THIS week ubu has called on NHS trusts to break down their institutional barriers of suspicion and work with quality private sector organisations to deliver better care for people on tight budgets.
Dorothy Jarvis Lee said that some outdated prejudices within certain parts of the NHS had to go, and accepting that private providers have proved they operate as efficiently and efficiently as the public sector if not more so, was essential for real progress.
Mrs Jarvis Lee was speaking after Simon Steven, Chief Executive of NHS England, launched NHS Forward integrating GPs, hospitals, mental health and community care in 29 pilots around the UK to improve care and efficiency.
She warned that the new NHS programme could fall apart unless they cast aside their prejudices and partner with organisations such as ubu acknowledging they actually deliver better results for patients.
“ubu has been working with vulnerable adults for more than 30 years tackling some of the most complex cases of which the NHS had washed its hands. Not only have we improved the lives of more than 500 people we serve but we have delivered a value premium for society by doing it at a fraction of the cost of the public sector.
“ubu has done that by innovative practice that is light-years ahead of many others, adopting therapies and programmes that are only now becoming acceptable to the mainstream. For example, we were one of the first companies in the UK to utilise pet therapy; now dogs are commonly seen in care homes and hospitals.

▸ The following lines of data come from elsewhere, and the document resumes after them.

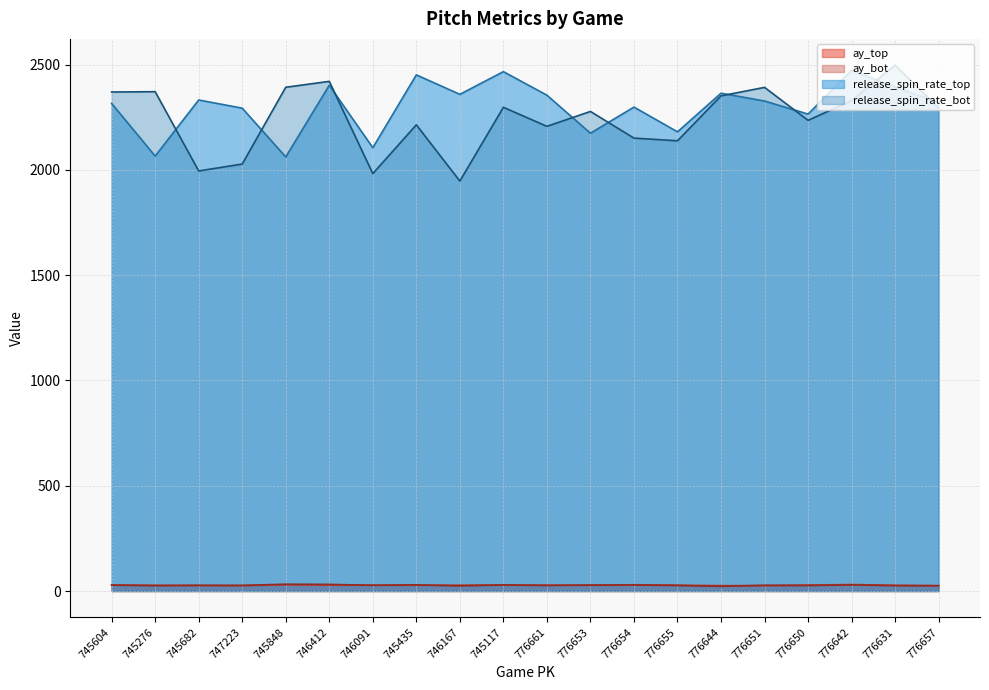

Which category has the highest value in the ay_top series?

776642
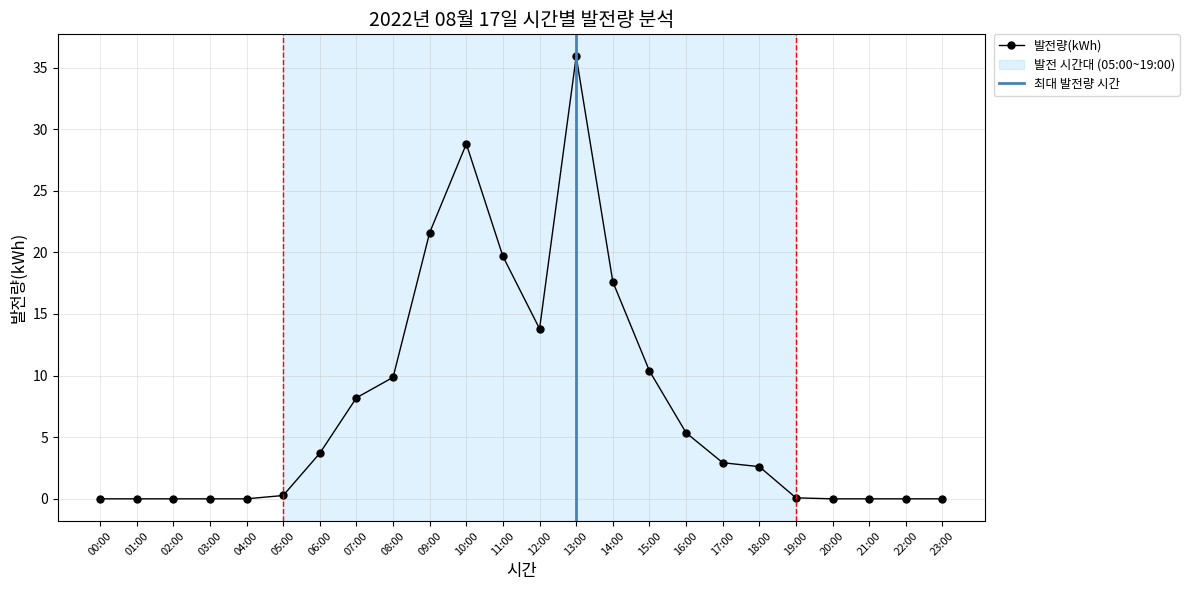

At which category does the data reach its first local peak?

10:00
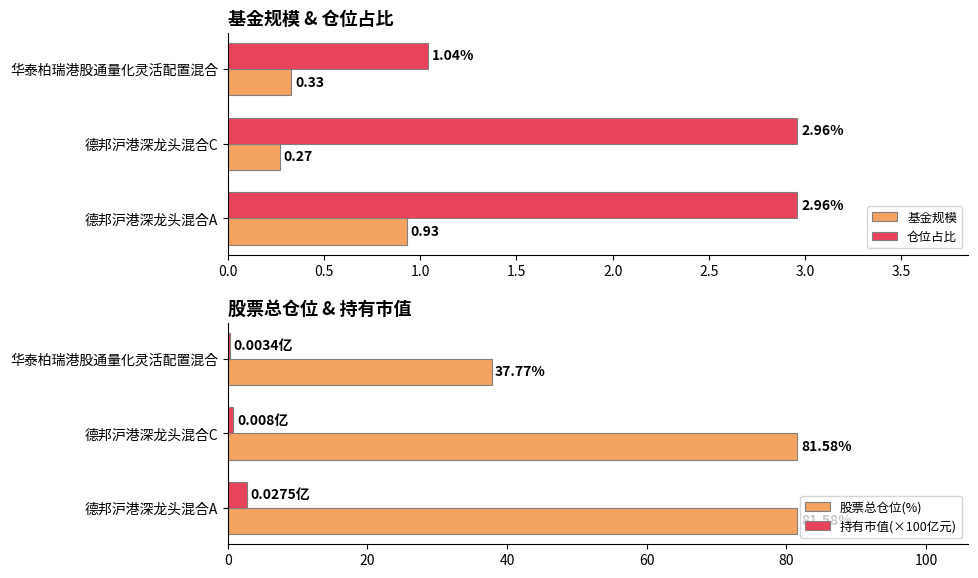

List the labels in order of 基金规模 value, largest first.

德邦沪港深龙头混合A, 华泰柏瑞港股通量化灵活配置混合, 德邦沪港深龙头混合C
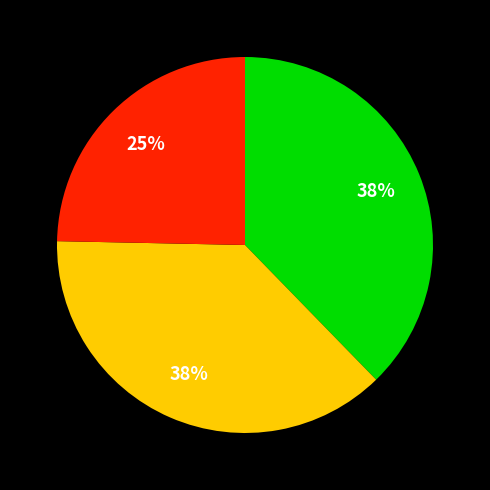

Count the number of slices in the pie.

3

Similarly, we have led independent living for the people we serve – again many others now aspire to that standard.
“ubu has been working closely with some NHS Trusts very successfully for the benefit of the people we serve for many years. But that has not been a universal experience. In some areas, ubu’s progress has being hampered by outdated beliefs that the private sector is expensive and for the privileged few.
“It isn’t. Not only is it not exclusive, but ubu is totally inclusive. For too long the prevailing attitude has been to throw more money at the NHS and keep out innovation from the private sector. That has to change.
“If care is going to improve within the limitations of NHS budgets, then some within the public sector have to accept that not only are hospitals not the best place for care, but often neither is the NHS.
“ubu has proven and continues to prove its leading-edge innovation significantly improves vulnerable people’s lives.”